Marcus meant the comment in a lighthearted manner, however the utter willingness he’d shown to jump into his life pulled Tyler in conflicting directions. From when he first left home to come to New York and try to make it as a professional dancer, Tyler had refused to sell himself to advance his career. That automatically put him at a disadvantage, knowing that sex in exchange for coveted roles was how the game was played.
When Lillie came into his life, changing his priorities, his focus shifted to earning enough money to give her the necessities. He never allowed the anger he’d felt at his sister’s betrayal to bubble over to where Lillie would see. No matter what, Amber was her mother. He simply soldiered on, doing whatever he could to make a living for them.
Being with Marcus meant giving up the piece of himself he’d always held back, even from himself. Somehow Marcus had circumvented all the roadblocks he’d set up to keep people out; with his refusal to accept the word no, Marcus reached inside and pulled out the part Tyler had hidden from the world since he was a child—his ability to trust and depend on someone. When everyone in your life has always failed you, it made it almost impossible to believe a person would give you their heart, expecting nothing but to be loved in return.

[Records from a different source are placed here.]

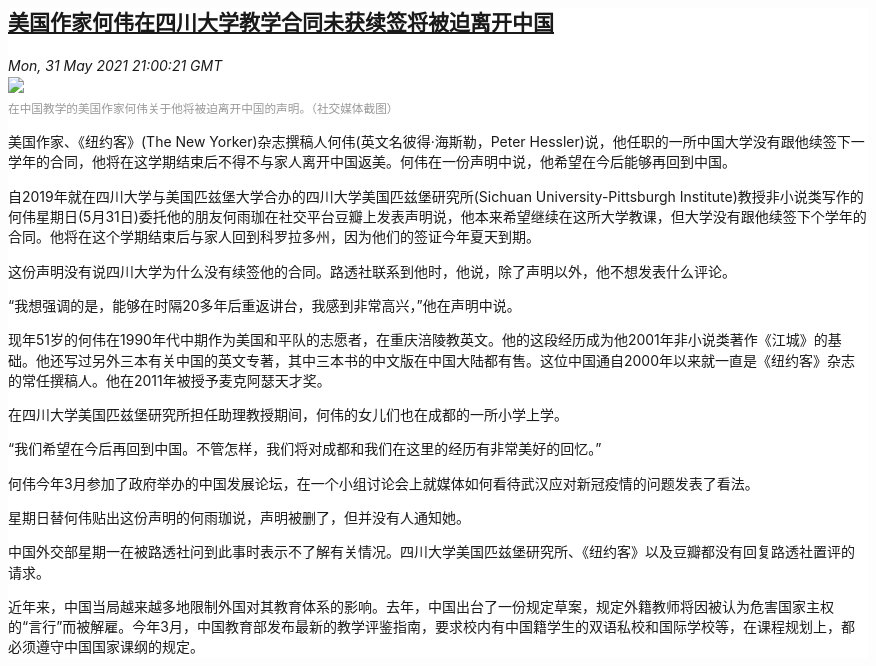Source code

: 
[美国作家何伟在四川大学教学合同未获续签将被迫离开中国](https://www.voachinese.com/a/Peter-Hessler-China-teaching-contract-20210531/5911357.html)
------

<div><i>Mon, 31 May 2021 21:00:21 GMT</i></div><img src="https://images.weserv.nl?url=gdb.voanews.com/C02C813F-7735-408C-A8A7-6496FF337AA0_cx2_cy99_cw98_r1_s_w900.jpg" width="100%"><div><small style="color: #999;">在中国教学的美国作家何伟关于他将被迫离开中国的声明。（社交媒体截图）</small></div><p>美国作家、《纽约客》(The New Yorker)杂志撰稿人何伟(英文名彼得·海斯勒，Peter Hessler)说，他任职的一所中国大学没有跟他续签下一学年的合同，他将在这学期结束后不得不与家人离开中国返美。何伟在一份声明中说，他希望在今后能够再回到中国。</p><div><p>自2019年就在四川大学与美国匹兹堡大学合办的四川大学美国匹兹堡研究所(Sichuan University-Pittsburgh Institute)教授非小说类写作的何伟星期日(5月31日)委托他的朋友何雨珈在社交平台豆瓣上发表声明说，他本来希望继续在这所大学教课，但大学没有跟他续签下个学年的合同。他将在这个学期结束后与家人回到科罗拉多州，因为他们的签证今年夏天到期。</p><p>这份声明没有说四川大学为什么没有续签他的合同。路透社联系到他时，他说，除了声明以外，他不想发表什么评论。</p><p>“我想强调的是，能够在时隔20多年后重返讲台，我感到非常高兴，”他在声明中说。</p><p>现年51岁的何伟在1990年代中期作为美国和平队的志愿者，在重庆涪陵教英文。他的这段经历成为他2001年非小说类著作《江城》的基础。他还写过另外三本有关中国的英文专著，其中三本书的中文版在中国大陆都有售。这位中国通自2000年以来就一直是《纽约客》杂志的常任撰稿人。他在2011年被授予麦克阿瑟天才奖。</p><p>在四川大学美国匹兹堡研究所担任助理教授期间，何伟的女儿们也在成都的一所小学上学。</p><p>“我们希望在今后再回到中国。不管怎样，我们将对成都和我们在这里的经历有非常美好的回忆。”</p><p>何伟今年3月参加了政府举办的中国发展论坛，在一个小组讨论会上就媒体如何看待武汉应对新冠疫情的问题发表了看法。</p><p>星期日替何伟贴出这份声明的何雨珈说，声明被删了，但并没有人通知她。</p><p>中国外交部星期一在被路透社问到此事时表示不了解有关情况。四川大学美国匹兹堡研究所、《纽约客》以及豆瓣都没有回复路透社置评的请求。</p><p>近年来，中国当局越来越多地限制外国对其教育体系的影响。去年，中国出台了一份规定草案，规定外籍教师将因被认为危害国家主权的“言行”而被解雇。今年3月，中国教育部发布最新的教学评鉴指南，要求校内有中国籍学生的双语私校和国际学校等，在课程规划上，都必须遵守中国国家课纲的规定。</p></div>

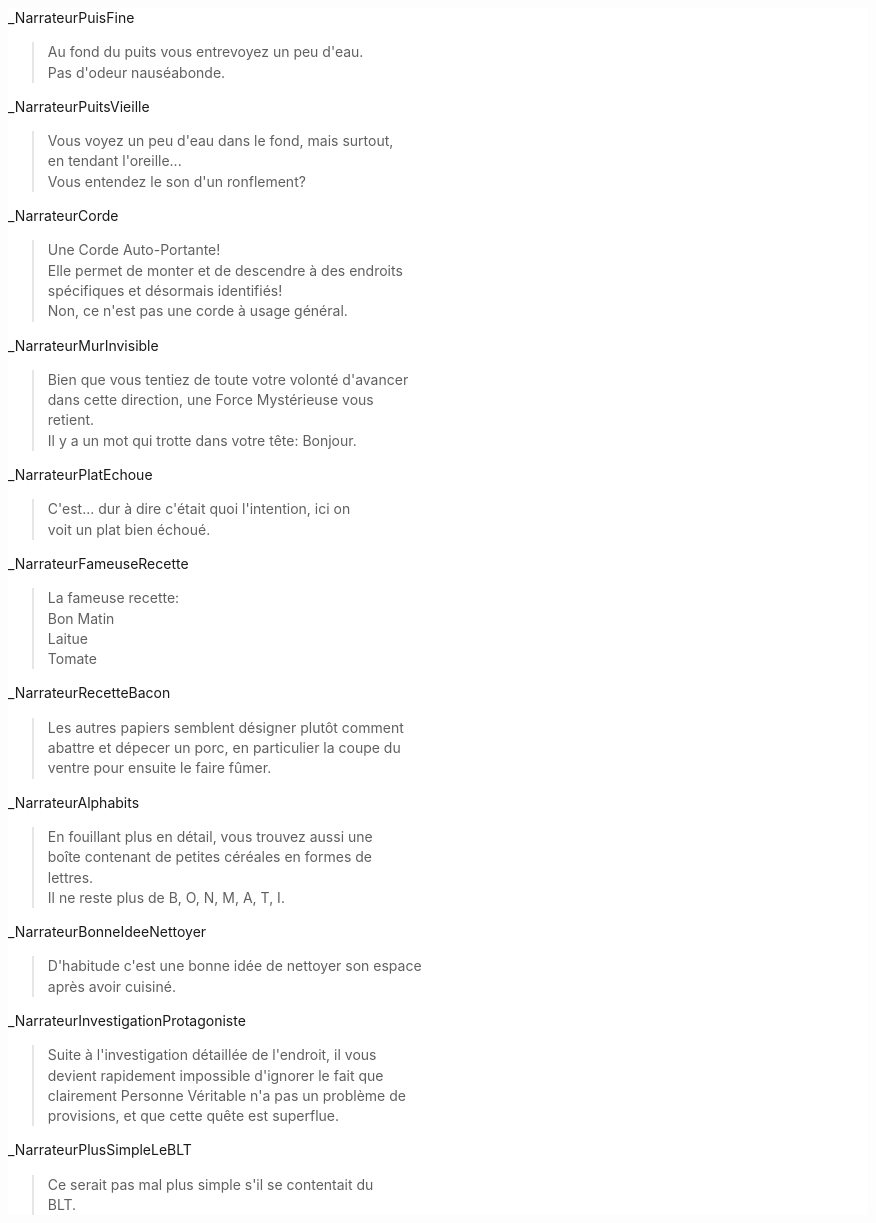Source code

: _NarrateurPuisFine
> Au fond du puits vous entrevoyez un peu d'eau.\
> Pas d'odeur nauséabonde.

_NarrateurPuitsVieille
> Vous voyez un peu d'eau dans le fond, mais surtout,\
> en tendant l'oreille...\
> Vous entendez le son d'un ronflement?

_NarrateurCorde
> Une Corde Auto-Portante!\
> Elle permet de monter et de descendre à des endroits\
> spécifiques et désormais identifiés!\
> Non, ce n'est pas une corde à usage général.

_NarrateurMurInvisible
> Bien que vous tentiez de toute votre volonté d'avancer\
> dans cette direction, une Force Mystérieuse vous\
> retient.\
> Il y a un mot qui trotte dans votre tête: Bonjour.

_NarrateurPlatEchoue
> C'est... dur à dire c'était quoi l'intention, ici on\
> voit un plat bien échoué.

_NarrateurFameuseRecette
> La fameuse recette:\
> Bon Matin\
> Laitue\
> Tomate

_NarrateurRecetteBacon
> Les autres papiers semblent désigner plutôt comment\
> abattre et dépecer un porc, en particulier la coupe du\
> ventre pour ensuite le faire fûmer.

_NarrateurAlphabits
> En fouillant plus en détail, vous trouvez aussi une\
> boîte contenant de petites céréales en formes de\
> lettres.\
> Il ne reste plus de B, O, N, M, A, T, I.

_NarrateurBonneIdeeNettoyer
> D'habitude c'est une bonne idée de nettoyer son espace\
> après avoir cuisiné.

_NarrateurInvestigationProtagoniste
> Suite à l'investigation détaillée de l'endroit, il vous\
> devient rapidement impossible d'ignorer le fait que\
> clairement Personne Véritable n'a pas un problème de\
> provisions, et que cette quête est superflue.

_NarrateurPlusSimpleLeBLT
> Ce serait pas mal plus simple s'il se contentait du\
> BLT.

Now that there might be a chance of actually finding his sister, another worry descended over Tyler, one he hadn’t thought about before this moment, and he was certain Marcus hadn’t either.
“Marcus?” He hated to break the intimacy of the moment, yet Tyler had to ask the question that had been tugging at his heart.
“Hmm?”
“What if she wants Lillie back? I’ll have to give her up, won’t I?”
Marcus sighed and pulled him close, his arm resting comfortably around Tyler’s shoulders—a perfect fit. They walked out of the dance studio and down the steps of the school to the street before he answered.
“Let’s get there first and see what Sam’s dug up.” His voice grim and his normally laughing eyes dark with some unreadable emotion, Marcus held up his hand to hail a cab. “No use speculating. It’s one of my least favorite things to do.”
A cab pulled up, and they got inside, Tyler sliding in after Marcus, barely hearing the address to where they were going. The only thought occupying his mind was whether or not Lillie would still be his by tonight.